• INSTRUCTIONS FOR THE TASK:
Put the lines of the listing into a Markdown table with the columns Row and Line, starting at the line that contains "right wrist: (579, 1078, -26)" and ending at the last line of the listing, with blank lines left out.

[Saved data entries]
────────
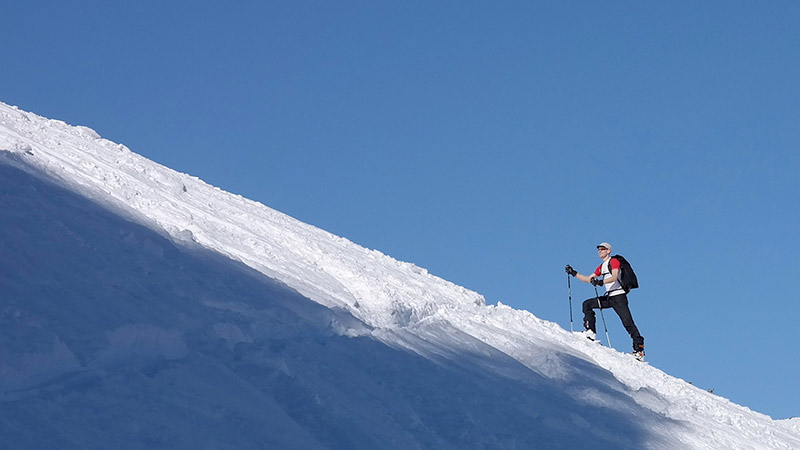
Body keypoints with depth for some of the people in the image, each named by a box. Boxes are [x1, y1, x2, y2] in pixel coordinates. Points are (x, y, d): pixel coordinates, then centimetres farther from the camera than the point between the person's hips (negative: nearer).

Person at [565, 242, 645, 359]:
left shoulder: (614, 261, -4)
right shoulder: (601, 267, 21)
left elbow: (614, 277, -20)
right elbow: (588, 279, 25)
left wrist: (601, 282, -35)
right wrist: (574, 273, 19)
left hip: (619, 296, -8)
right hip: (608, 297, 8)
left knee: (627, 322, -14)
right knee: (587, 304, -3)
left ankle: (639, 348, -11)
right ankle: (591, 333, -9)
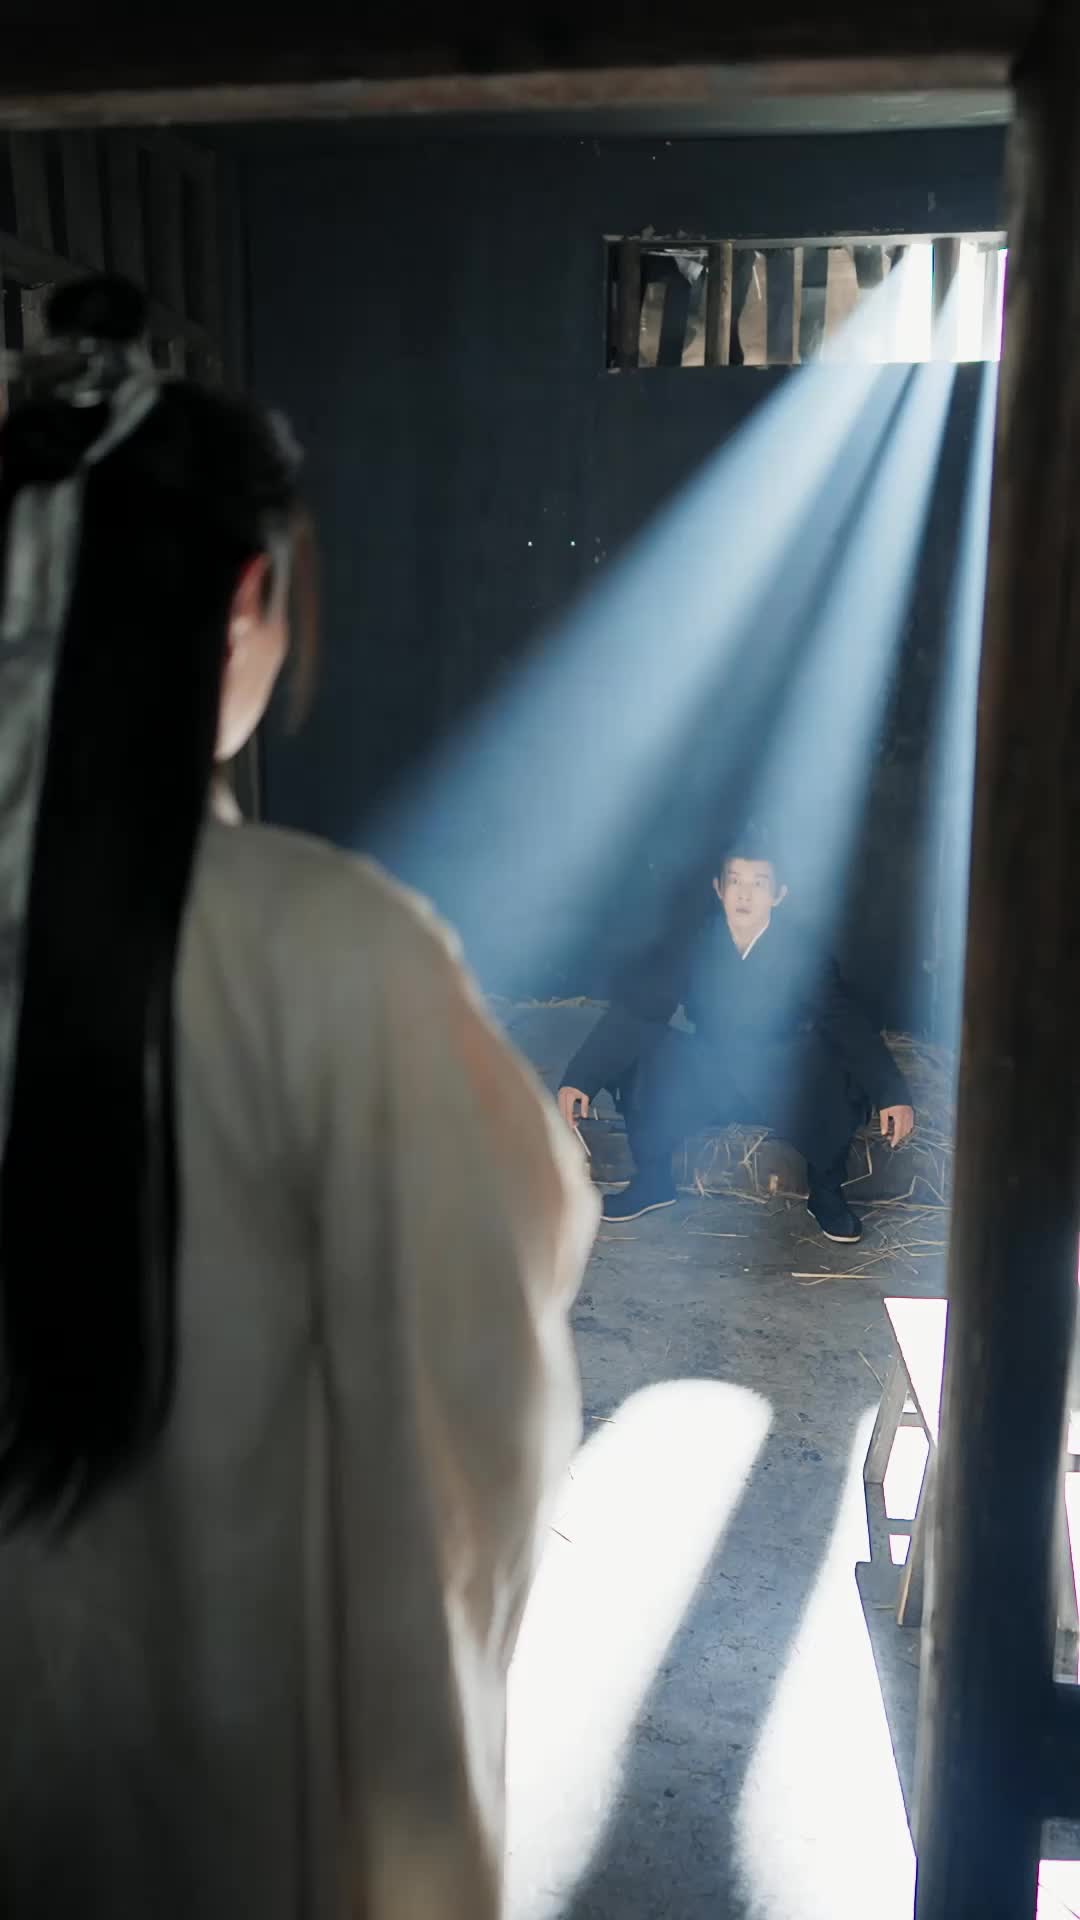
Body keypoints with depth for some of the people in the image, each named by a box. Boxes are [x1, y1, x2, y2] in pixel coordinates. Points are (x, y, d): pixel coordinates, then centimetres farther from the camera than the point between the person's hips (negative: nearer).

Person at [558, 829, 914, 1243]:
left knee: (841, 1076, -30)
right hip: (707, 1080, 1)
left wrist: (893, 1095, -33)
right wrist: (579, 1078, -26)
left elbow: (848, 1022, -21)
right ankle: (652, 1179, -5)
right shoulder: (691, 942, -16)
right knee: (646, 1052, -25)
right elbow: (632, 1011, -17)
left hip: (783, 1087, -1)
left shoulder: (800, 950, -17)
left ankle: (826, 1191, -6)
────────
• FINAL ANSWER:
| Row | Line |
|---|---|
| 1 | right wrist: (579, 1078, -26) |
| 2 | left elbow: (848, 1022, -21) |
| 3 | right ankle: (652, 1179, -5) |
| 4 | right shoulder: (691, 942, -16) |
| 5 | right knee: (646, 1052, -25) |
| 6 | right elbow: (632, 1011, -17) |
| 7 | left hip: (783, 1087, -1) |
| 8 | left shoulder: (800, 950, -17) |
| 9 | left ankle: (826, 1191, -6) |